Trovate carni mal conservate in un market

La guardia di finanza di Nereto sequestra anche merce scaduta: multa da 5mila euro e denuncia
NERETO. Se non fossero intervenuti i finanzieri della tenenza di Nereto dietro segnalazione di un attento cittadino, sulla tavola dei vibratiani a San Silvestro probabilmente sarebbe finita carne in cattivo stato di conservazione e, quindi, potenzialmente tossica. Le fiamme gialle, ieri mattina, hanno effettuato un blitz in un supermercato di un comune dell’interno della vallata trovando alcune confezioni di carne tenuta in cattivo stato di conservazione. Si tratta di alcuni chili di pollame. Non solo, ma i finanzieri neretesi hanno anche trovato prodotti confezionati scaduti. Inutile sottolineare che rapido è stato l’intervento di sequestro dei militari, che hanno provveduto a ritirare la merce fuorilegge dagli scaffali e dal banco frigo self service e ad emettere il verbale amministrativo. Inoltre si è proceduto alla denuncia penale del legale rappresentante della ditta.

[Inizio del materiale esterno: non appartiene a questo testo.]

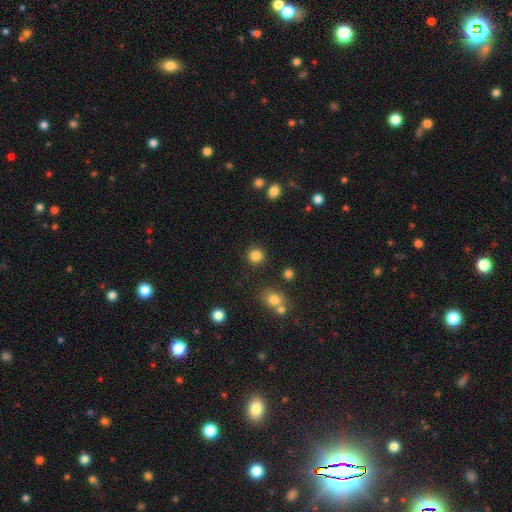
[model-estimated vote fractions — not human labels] Overall: smooth (84%). How rounded: round (93%). Merging: none (89%).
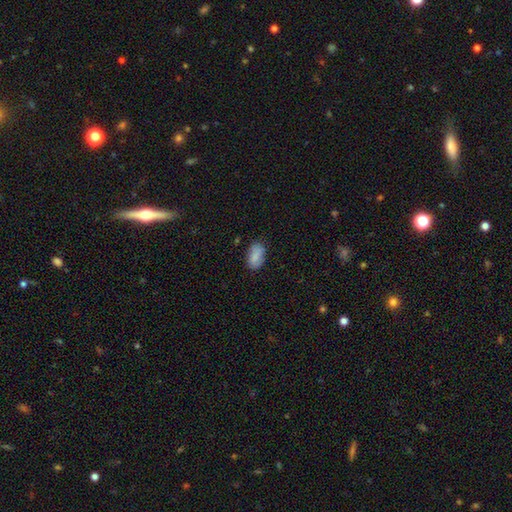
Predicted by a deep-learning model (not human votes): smooth-or-featured: smooth: 83% | featured or disk: 10% | star or artifact: 8%
  how-rounded: in between: 92% | round: 6% | cigar-shaped: 2%
  merging: none: 75% | minor disturbance: 19% | major disturbance: 4% | merger: 2%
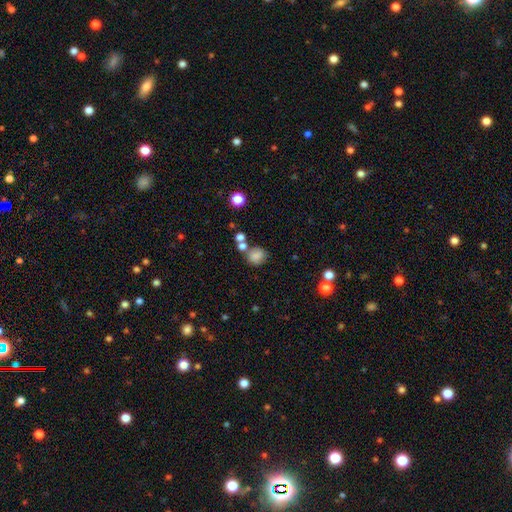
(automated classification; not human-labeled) smooth-or-featured: smooth: 78% | star or artifact: 12% | featured or disk: 10%
  how-rounded: round: 74% | in between: 25% | cigar-shaped: 1%
  merging: none: 58% | merger: 20% | minor disturbance: 16% | major disturbance: 7%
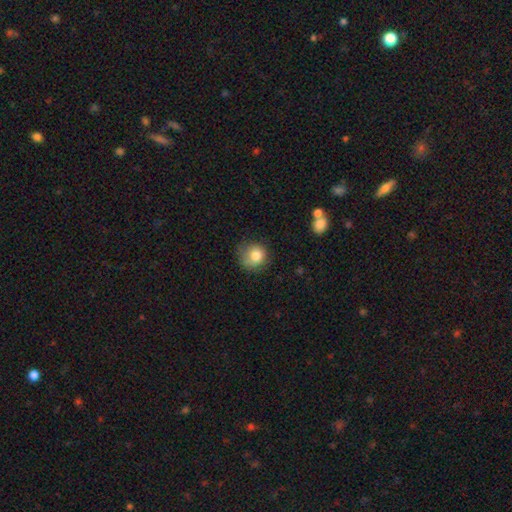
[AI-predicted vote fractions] Q: Smooth or featured?
A: smooth (80%); runner-up: featured or disk (11%)
Q: How rounded?
A: round (85%); runner-up: in between (14%)
Q: Merging?
A: none (59%); runner-up: minor disturbance (28%)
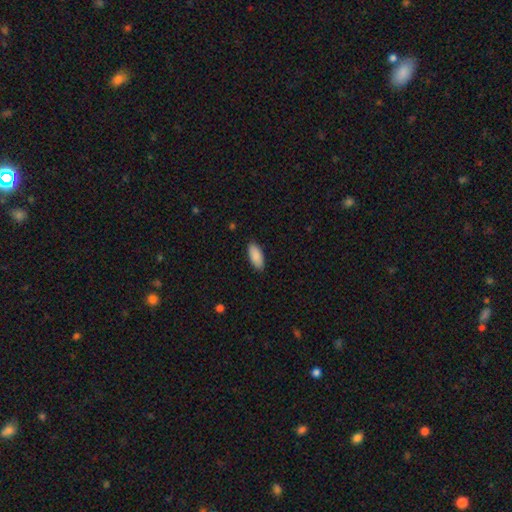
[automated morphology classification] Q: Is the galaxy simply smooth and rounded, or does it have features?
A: smooth — 90%.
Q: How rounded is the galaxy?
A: in between — 85%.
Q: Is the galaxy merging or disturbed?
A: none — 88%.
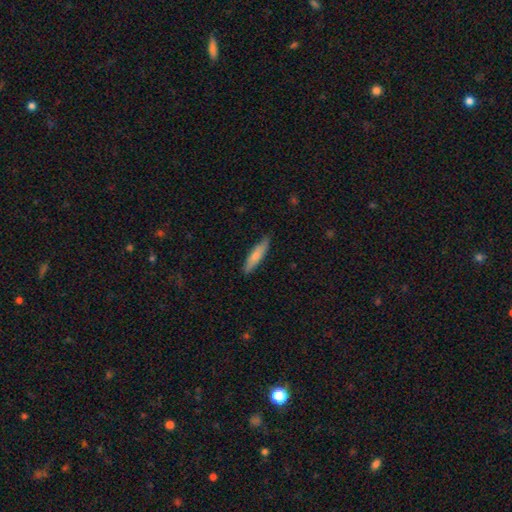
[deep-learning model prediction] Smooth or featured: smooth — 73% (featured or disk — 22%)
How rounded: cigar-shaped — 78% (in between — 20%)
Merging: none — 82% (minor disturbance — 14%)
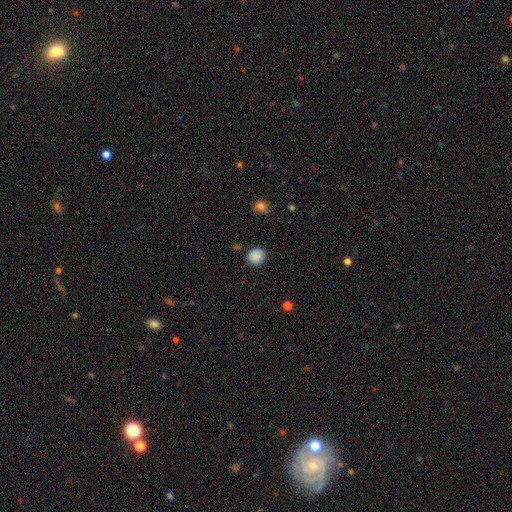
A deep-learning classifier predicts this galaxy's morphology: type=smooth (87%); roundness=round (71%); merging=none (82%).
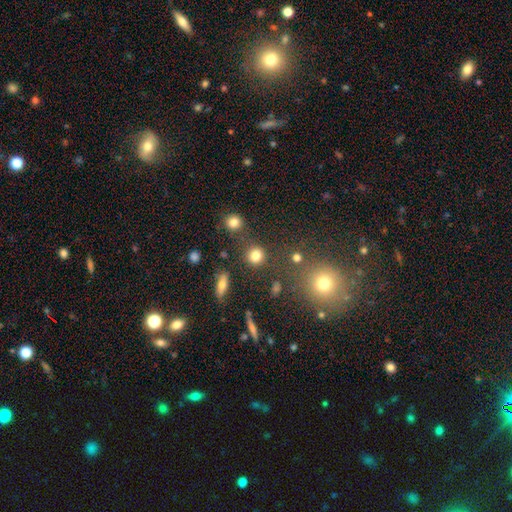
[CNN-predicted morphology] This appears to be a smooth galaxy with no disk features (80%) that is round (89%). Merging: none (80%).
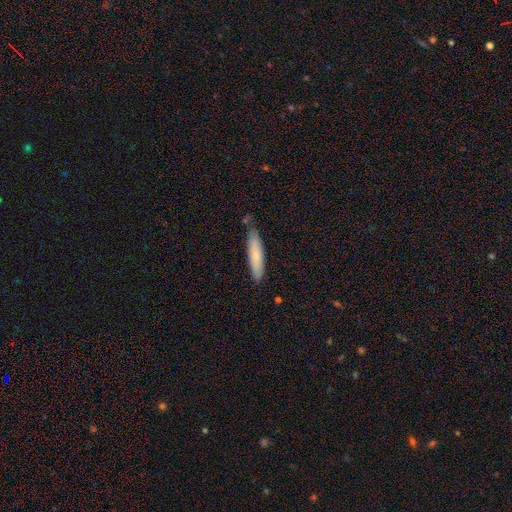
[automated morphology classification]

Dal punto di vista amministrativo sono state elevate sanzioni per circa cinquemila euro, mentre la denuncia a carico della società riguarda la violazione del testo unico sulla sicurezza alimentare. Il verbale è stato trasmesso alla Procura della Repubblica di Teramo. Dunque, come già sta accadendo con i giochi pirici molti dei quali, in Italia, sono illegali essendo privi dei marchi di conformità, così sta accadendo, anche dalle nostre parti, che si sia arrivati alla vendita di prodotti freschi mal conservati. Il pollame, in particolare, produce una carica batterica molto elevata. La conservazione alle temperature stabilite dai manuali, il confezionamento e la scadenza sono elementi imprescindibili per garantire la sicurezza alimentare dei consumatori.
Il provvidenziale intervento delle fiamme gialle di Nereto ha evitato che in pentola finissero carni bianche tutt’altro che sicure, oltre a prodotti da scaffale scaduti.(a.d.p.)